Dataset records:
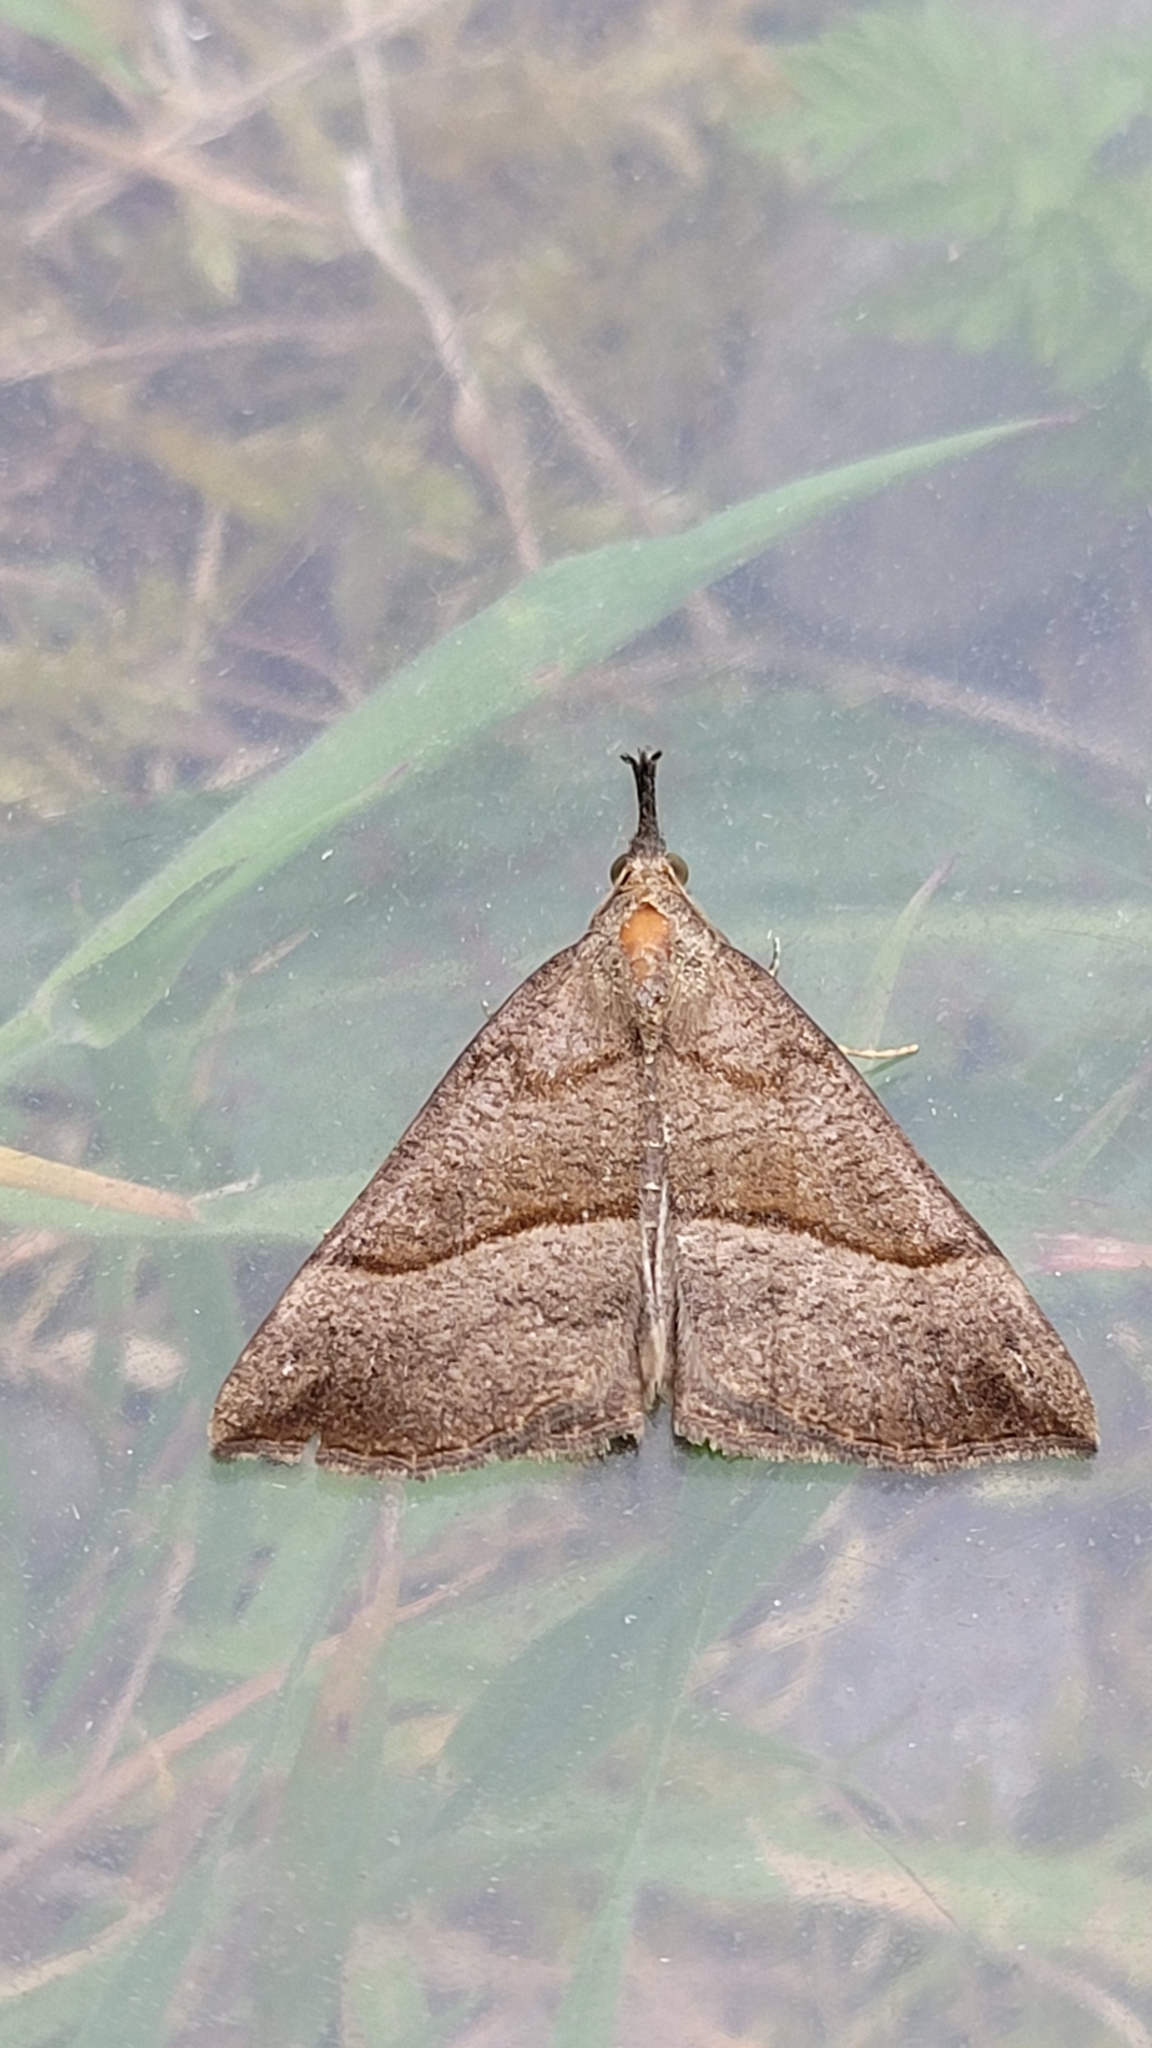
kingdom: Animalia
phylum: Arthropoda
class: Insecta
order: Lepidoptera
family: Erebidae
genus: Hypena
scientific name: Hypena proboscidalis
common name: Snout
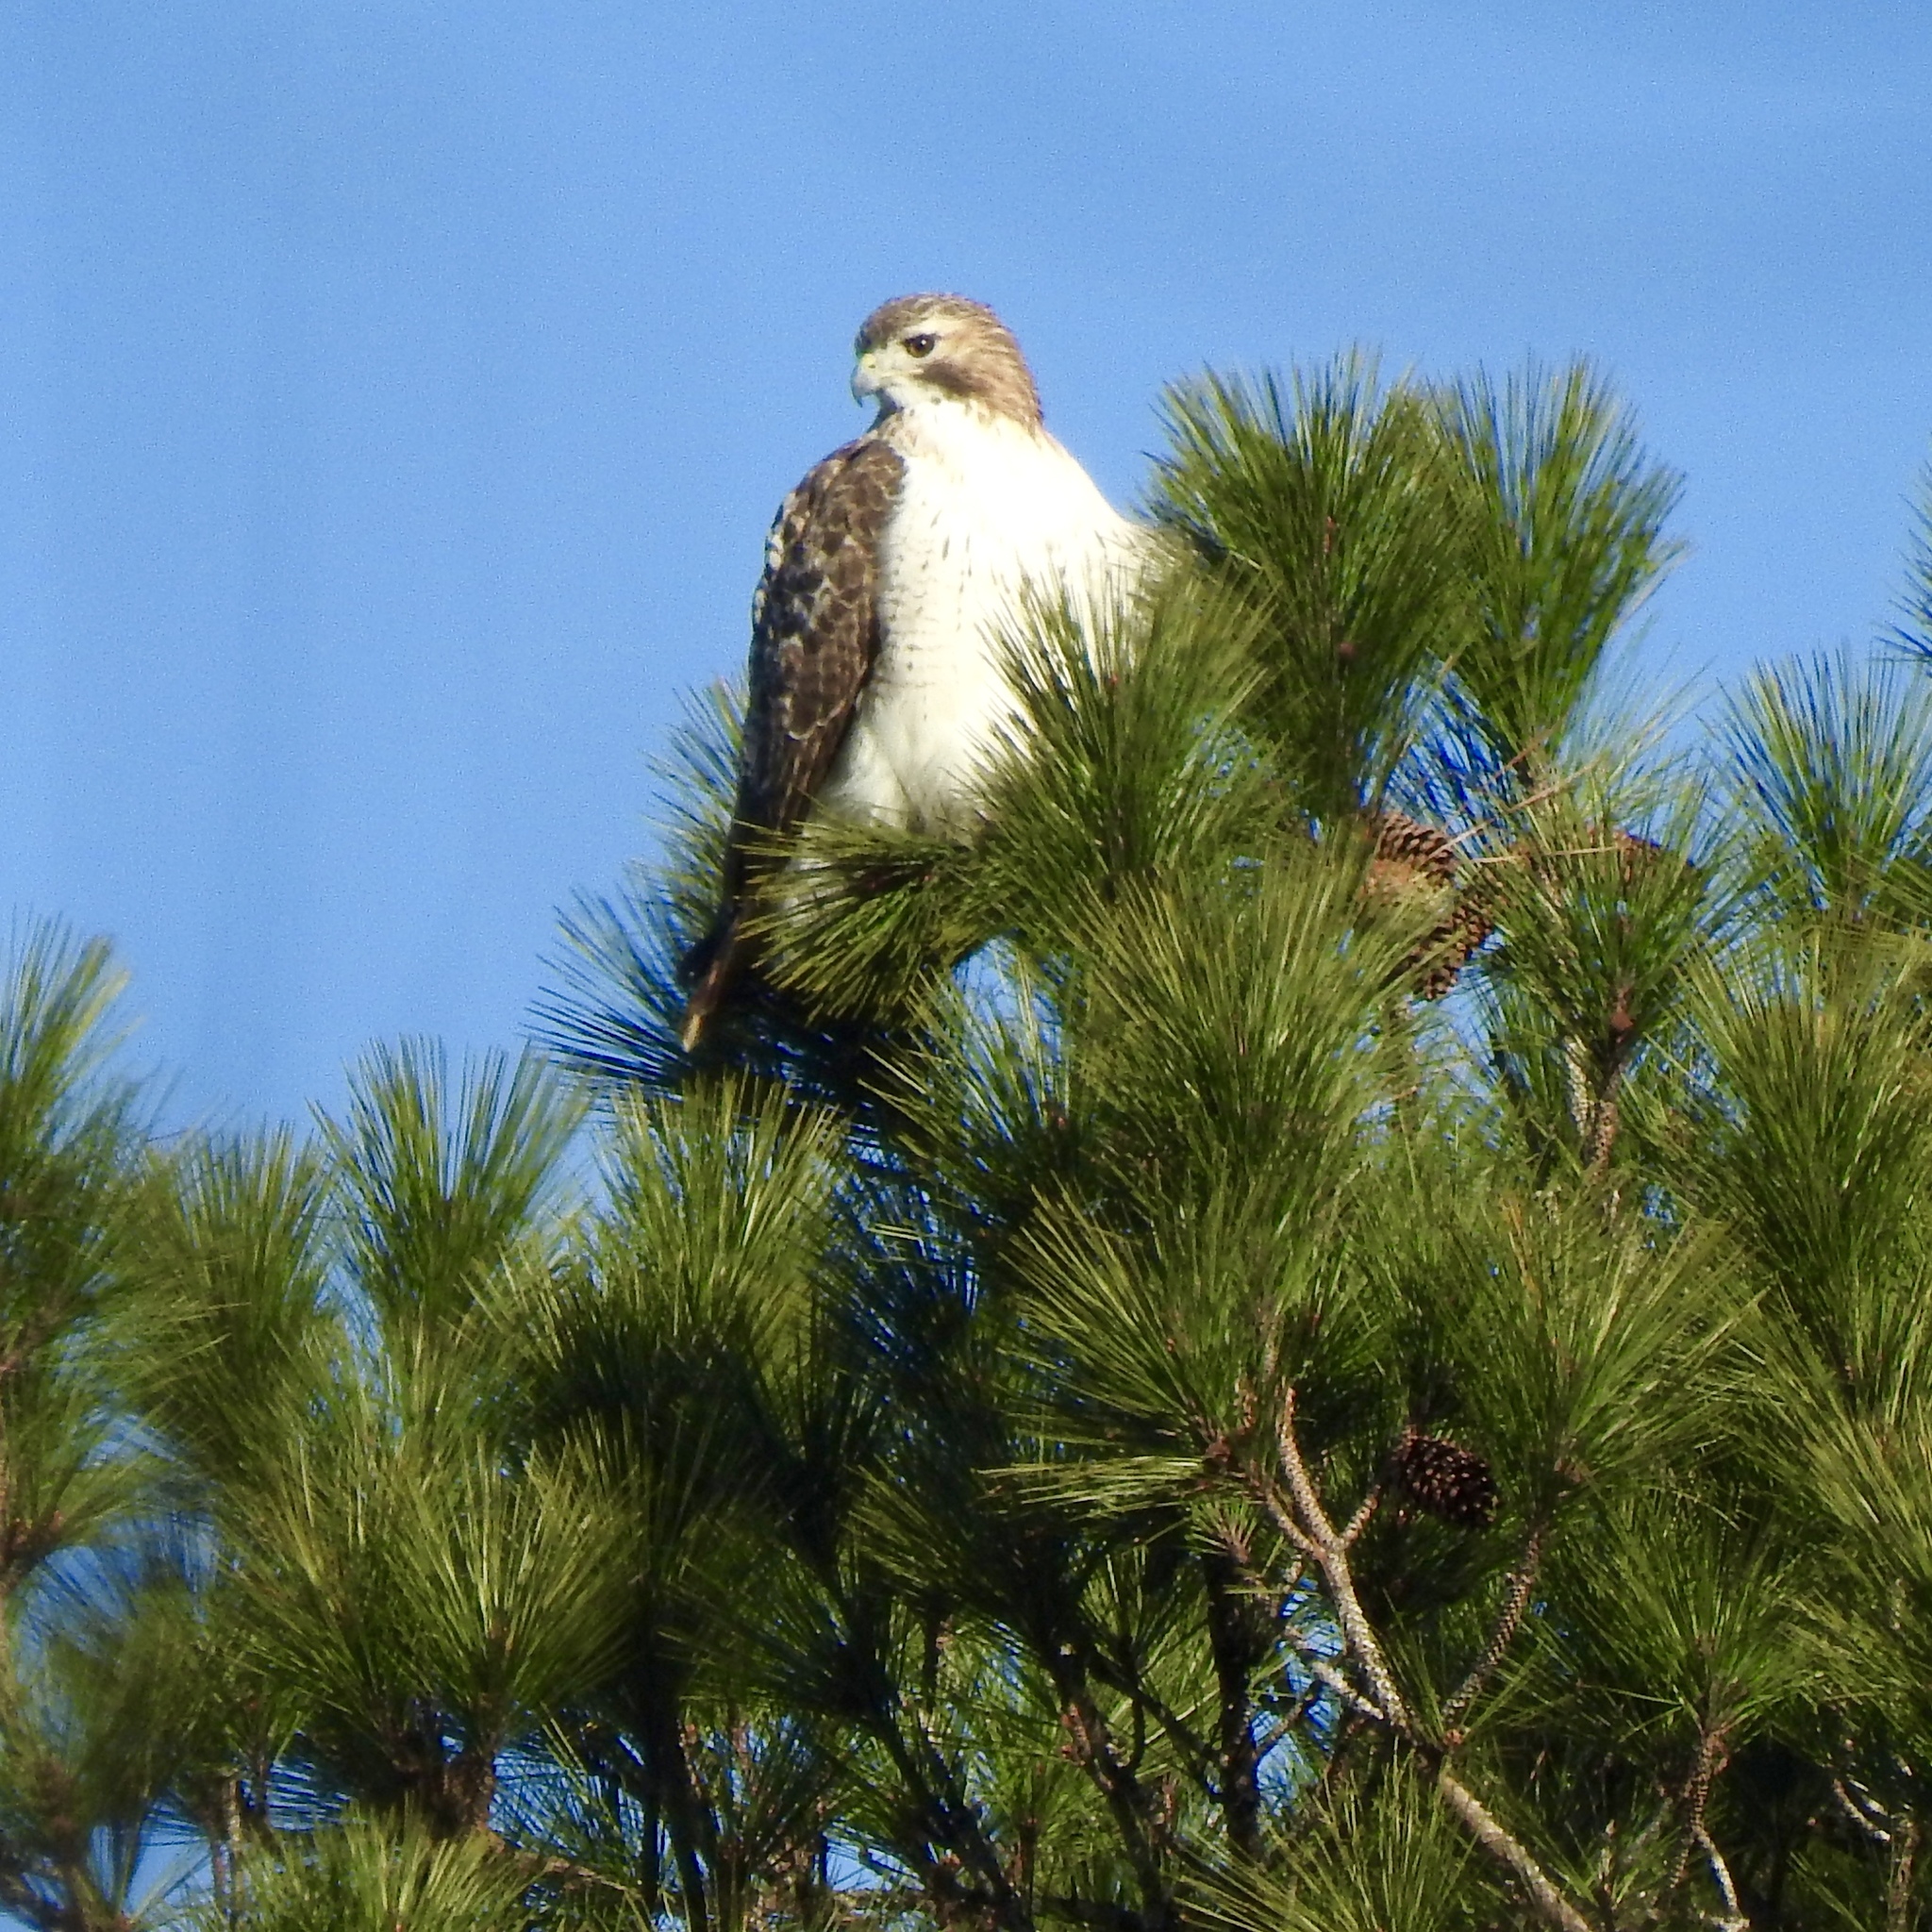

To do: Write out every text line in the records above word for word, leaving the pictures out.

Answer below:
kingdom: Animalia
phylum: Arthropoda
class: Insecta
order: Lepidoptera
family: Erebidae
genus: Hypena
scientific name: Hypena proboscidalis
common name: Snout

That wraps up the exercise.